SOURCE
---

20 years on: Japan’s financial administration reaches turning point
November 17, 2017
Tokyo- With the problem of nonperforming loans that plagued Japanese banks winding down, the role of financial administration in Japan is undergoing a drastic change.
In summer 2018, the Financial Services Agency plans to scrap the Inspection Bureau, which struck fear into banks by rigorous checks on their operations. The tight scrutiny was a symbol of the regulator's break with the "convoy system" of financial industry supervision and regulation, which had long prevented any bank failures and buttressed industry growth.
The bureau will be integrated into the Supervisory Bureau, which oversees banks' day-to-day operations. Also, the FSA plans to revise its style of bank inspections, shifting emphasis from guidance to "dialogue."
The FSA emerged from the Financial Supervisory Agency, which was created in June 1998 through the separation of the former Finance Ministry's inspection department after the banking industry's excessive wining and dining of senior ministry officials to induce them to pull punches in bank inspections came under sharp public criticism.
The regulator's cozy relations with banks came to light only months after the high-profile failures of a major bank and a large securities company in November 1997 set off a financial crisis in Japan.
"At long last, the time has come that (the FSA) can reform its organizational structure," former FSA Commissioner Hirofumi Gomi, said. "This means that financial administration has earned trust," said Gomi, who played a central role in bringing transparency to financial administration when the predecessor agency was launched.
At the FSA, the Inspection Bureau and the Supervisory Bureau deal with each bank separately. With banks having to respond to the two bureaus simultaneously and the bureaus needing to communicate with each other frequently, this organizational arrangement has been criticized as inefficient.
The structure has still been maintained due to public distrust in the former ministry's financial administration, which was accused of being nontransparent, as exemplified by the revelation in 1998 that ministry personnel had given banks inside tips on inspection schedules in exchange for being entertained lavishly.
The ministry "was accused of neglecting to use information gained in bank inspections and take quick action, allowing the (bad loan) problem to become increasingly serious," Gomi recalled.
The 1998 scandal, which implicated many elite bureaucrats and led to the arrest of some, drained public confidence in the ministry, resulting in the dismantlement of an organization that once wielded huge authority over the full range of fiscal and financial affairs.

---

WHAT YOU SHOULD DO
Please copy word for word the passage of the article on Japan's financial administration starting with "The structure has" and going on through "and financial affairs.".

---

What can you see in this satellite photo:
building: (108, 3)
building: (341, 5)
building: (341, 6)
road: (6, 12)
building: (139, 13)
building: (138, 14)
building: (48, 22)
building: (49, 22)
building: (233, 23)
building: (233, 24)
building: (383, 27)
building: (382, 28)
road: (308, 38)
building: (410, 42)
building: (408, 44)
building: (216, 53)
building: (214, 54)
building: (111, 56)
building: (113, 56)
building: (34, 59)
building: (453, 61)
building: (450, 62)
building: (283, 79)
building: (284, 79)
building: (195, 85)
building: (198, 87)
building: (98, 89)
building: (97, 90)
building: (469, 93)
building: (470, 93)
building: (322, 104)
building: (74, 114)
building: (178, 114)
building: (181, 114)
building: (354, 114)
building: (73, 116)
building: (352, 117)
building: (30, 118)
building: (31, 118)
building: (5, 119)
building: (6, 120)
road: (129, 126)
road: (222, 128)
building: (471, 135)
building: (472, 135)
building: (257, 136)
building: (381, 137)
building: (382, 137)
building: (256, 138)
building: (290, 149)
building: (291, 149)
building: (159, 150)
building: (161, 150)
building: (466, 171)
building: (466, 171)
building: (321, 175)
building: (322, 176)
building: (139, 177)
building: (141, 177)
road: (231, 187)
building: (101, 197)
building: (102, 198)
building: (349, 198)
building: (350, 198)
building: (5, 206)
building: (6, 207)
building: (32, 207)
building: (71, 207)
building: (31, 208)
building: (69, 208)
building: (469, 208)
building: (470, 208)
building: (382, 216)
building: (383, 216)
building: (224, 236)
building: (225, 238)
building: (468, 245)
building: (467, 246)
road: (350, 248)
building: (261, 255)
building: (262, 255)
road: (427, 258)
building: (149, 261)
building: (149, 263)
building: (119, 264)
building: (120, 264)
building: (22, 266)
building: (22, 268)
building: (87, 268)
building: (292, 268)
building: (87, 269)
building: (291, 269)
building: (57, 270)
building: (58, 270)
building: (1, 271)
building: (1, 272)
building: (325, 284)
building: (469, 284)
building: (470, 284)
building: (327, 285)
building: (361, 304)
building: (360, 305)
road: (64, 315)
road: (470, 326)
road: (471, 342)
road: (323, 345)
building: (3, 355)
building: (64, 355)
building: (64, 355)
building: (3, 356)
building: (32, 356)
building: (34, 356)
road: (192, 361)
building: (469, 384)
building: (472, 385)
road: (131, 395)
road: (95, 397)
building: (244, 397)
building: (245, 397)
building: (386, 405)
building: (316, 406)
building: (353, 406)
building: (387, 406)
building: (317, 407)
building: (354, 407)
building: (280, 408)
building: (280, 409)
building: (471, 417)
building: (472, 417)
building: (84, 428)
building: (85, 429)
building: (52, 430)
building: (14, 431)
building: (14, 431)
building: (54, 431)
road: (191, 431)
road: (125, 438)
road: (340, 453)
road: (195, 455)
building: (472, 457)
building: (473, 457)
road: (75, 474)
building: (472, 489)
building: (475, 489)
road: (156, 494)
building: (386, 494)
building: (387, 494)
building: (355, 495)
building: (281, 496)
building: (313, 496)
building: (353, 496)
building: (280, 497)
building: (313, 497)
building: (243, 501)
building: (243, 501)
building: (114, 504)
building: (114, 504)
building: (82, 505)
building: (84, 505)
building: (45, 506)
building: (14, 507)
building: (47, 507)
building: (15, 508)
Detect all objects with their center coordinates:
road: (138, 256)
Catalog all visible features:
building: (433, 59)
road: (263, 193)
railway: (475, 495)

---

RESPONSE BELOW
The structure has still been maintained due to public distrust in the former ministry's financial administration, which was accused of being nontransparent, as exemplified by the revelation in 1998 that ministry personnel had given banks inside tips on inspection schedules in exchange for being entertained lavishly.
The ministry "was accused of neglecting to use information gained in bank inspections and take quick action, allowing the (bad loan) problem to become increasingly serious," Gomi recalled.
The 1998 scandal, which implicated many elite bureaucrats and led to the arrest of some, drained public confidence in the ministry, resulting in the dismantlement of an organization that once wielded huge authority over the full range of fiscal and financial affairs.